** Dataset entries **
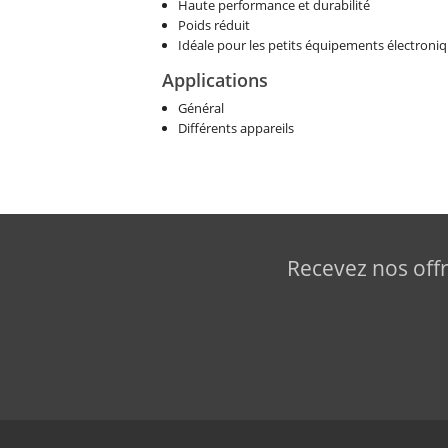
Haute performance et durabilité
Poids réduit
Idéale pour les petits équipements électroni
Applications
Général
Différents appareils
Recevez nos offr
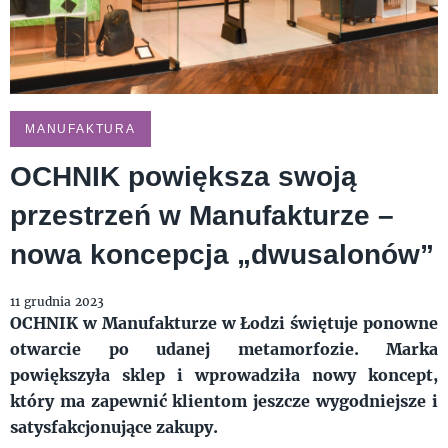
MANUFAKTURA
OCHNIK powiększa swoją
przestrzeń w Manufakturze –
nowa koncepcja „dwusalonów”
11 grudnia 2023
OCHNIK w Manufakturze w Łodzi świętuje ponowne
otwarcie po udanej metamorfozie. Marka
powiększyła sklep i wprowadziła nowy koncept,
który ma zapewnić klientom jeszcze wygodniejsze i
satysfakcjonujące zakupy.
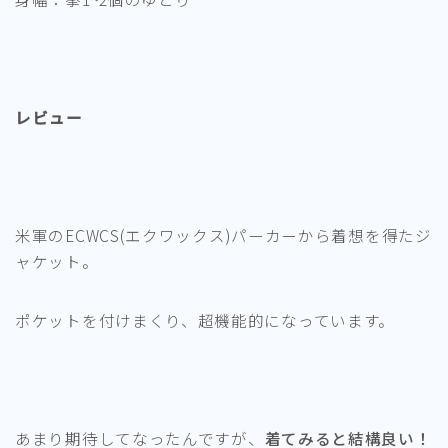
レビュー
米軍のECWCS(エクワックス)パーカーから着想を得たジ
ャケット。
ポケットを付けまくり、超機能的になっています。
あまり期待してなったんですが、
着てみると結構良い！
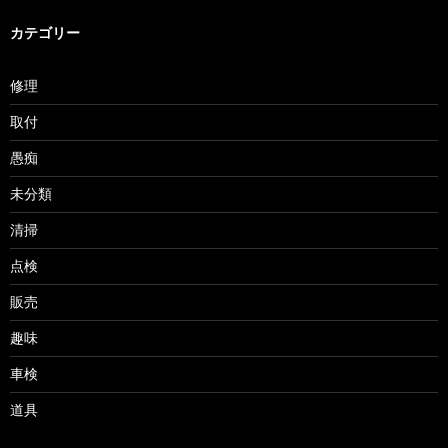
カテゴリー
修理
取付
愚痴
未分類
清掃
点検
販売
趣味
車検
道具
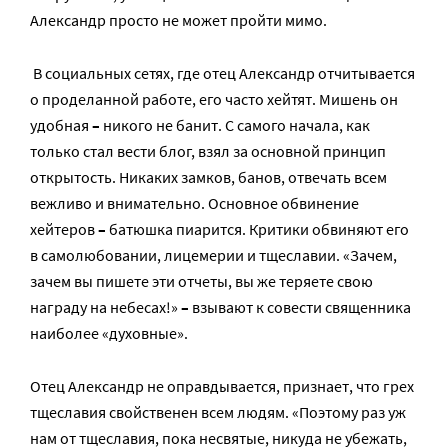
Александр просто не может пройти мимо.
В социальных сетях, где отец Александр отчитывается
о проделанной работе, его часто хейтят. Мишень он
удобная
–
никого не банит. С самого начала, как
только стал вести блог, взял за основной принцип
открытость. Никаких замков, банов, отвечать всем
вежливо и внимательно. Основное обвинение
хейтеров
–
батюшка пиарится. Критики обвиняют его
в самолюбовании, лицемерии и тщеславии. «Зачем,
зачем вы пишете эти отчеты, вы же теряете свою
награду на небесах!»
–
взывают к совести священника
наиболее «духовные».
Отец Александр не оправдывается, признает, что грех
тщеславия свойственен всем людям. «Поэтому раз уж
нам от тщеславия, пока несвятые, никуда не убежать,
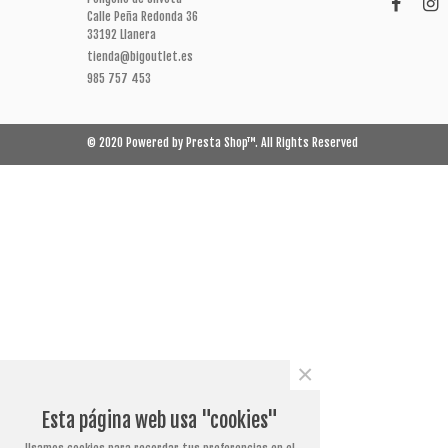
Calle Peña Redonda 36
33192 Llanera
tienda@bigoutlet.es
985 757 453
© 2020 Powered by Presta Shop™. All Rights Reserved
×
Esta página web usa "cookies"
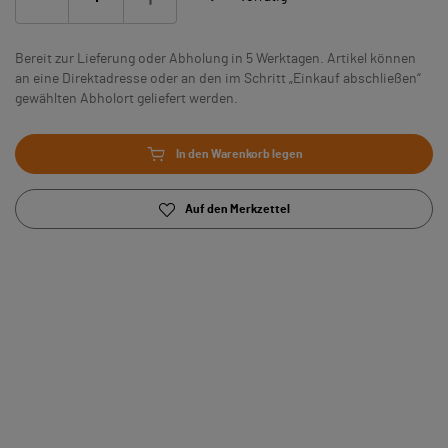
Bereit zur Lieferung oder Abholung in 5 Werktagen. Artikel können
an eine Direktadresse oder an den im Schritt „Einkauf abschließen“
gewählten Abholort geliefert werden.
In den Warenkorb legen
Auf den Merkzettel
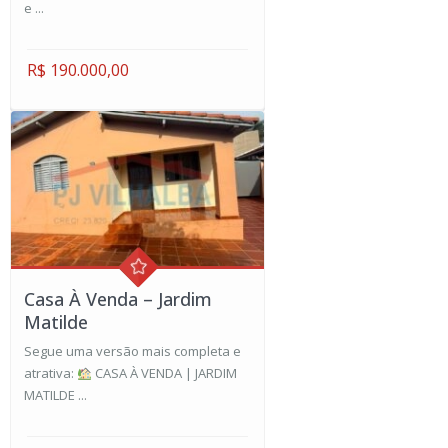
e ...
R$ 190.000,00
Casa À Venda – Jardim
Matilde
Segue uma versão mais completa e
atrativa:
CASA À VENDA | JARDIM
MATILDE ...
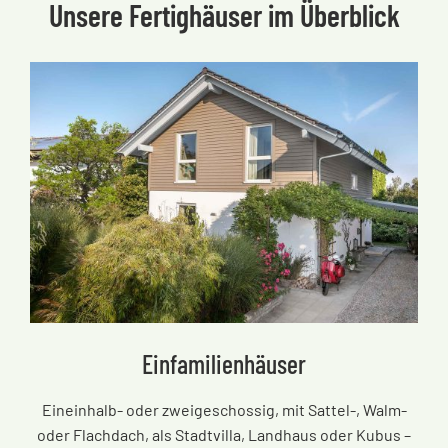
Unsere Fertighäuser im Überblick
Einfamilienhäuser
Eineinhalb- oder zweigeschossig, mit Sattel-, Walm-
oder Flachdach, als Stadtvilla, Landhaus oder Kubus
–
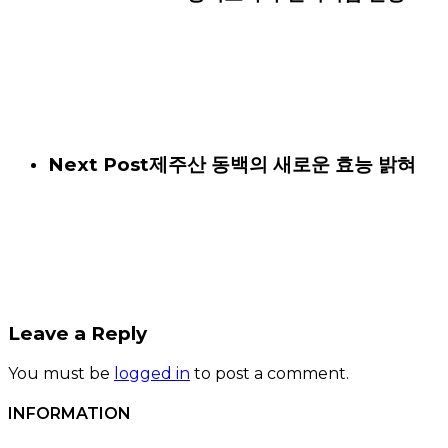
Next Post
제주산 동백의 새로운 효능 밝혀
Leave a Reply
You must be
logged in
to post a comment.
INFORMATION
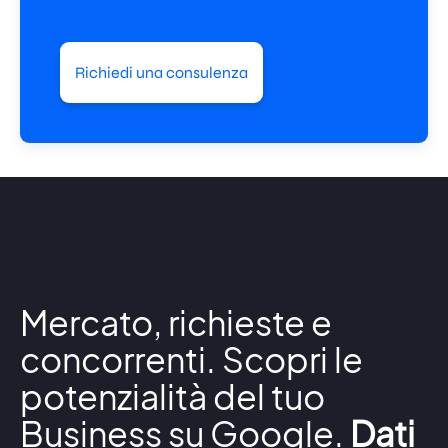
Richiedi una consulenza
Mercato, richieste e
concorrenti. Scopri le
potenzialità del tuo
Business su Google.
Dati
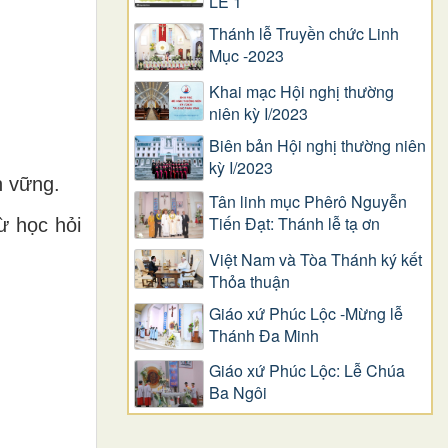
LỄ 1
Thánh lễ Truyền chức Linh
Mục -2023
Khai mạc Hội nghị thường
niên kỳ I/2023
Biên bản Hội nghị thường niên
kỳ I/2023
n vững.
Tân linh mục Phêrô Nguyễn
Tiến Đạt: Thánh lễ tạ ơn
ừ học hỏi
Việt Nam và Tòa Thánh ký kết
Thỏa thuận
Giáo xứ Phúc Lộc -Mừng lễ
Thánh Đa Minh
Giáo xứ Phúc Lộc: Lễ Chúa
Ba Ngôi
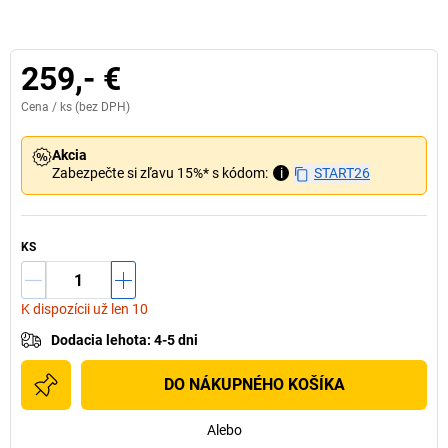
259,- €
Cena /
ks
(bez DPH)
Akcia
Zabezpečte si zľavu 15%* s kódom:
i
START26
KS
K dispozícii už len 10
Dodacia lehota
:
4-5 dni
DO NÁKUPNÉHO KOŠÍKA
Alebo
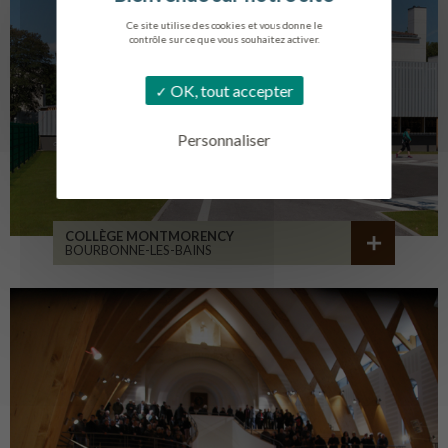
Ce site utilise des cookies et vous donne le
contrôle sur ce que vous souhaitez activer.
OK, tout accepter
Personnaliser
COLLÈGE MONTMORENCY
BOURBONNE-LES-BAINS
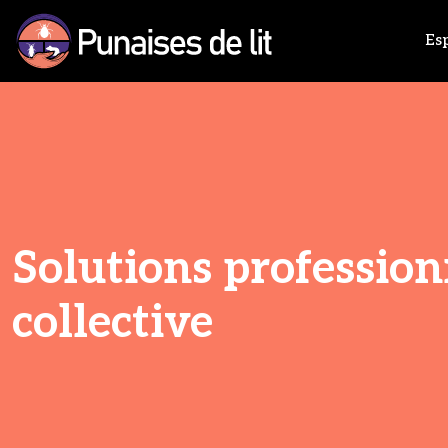
Esp
Solutions profession
collective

** What to work on **
Check each line of the records above, and copy those that hold the word "Александр".

** Response to the exercise **
Александр просто не может пройти мимо.
В социальных сетях, где отец Александр отчитывается
Отец Александр не оправдывается, признает, что грех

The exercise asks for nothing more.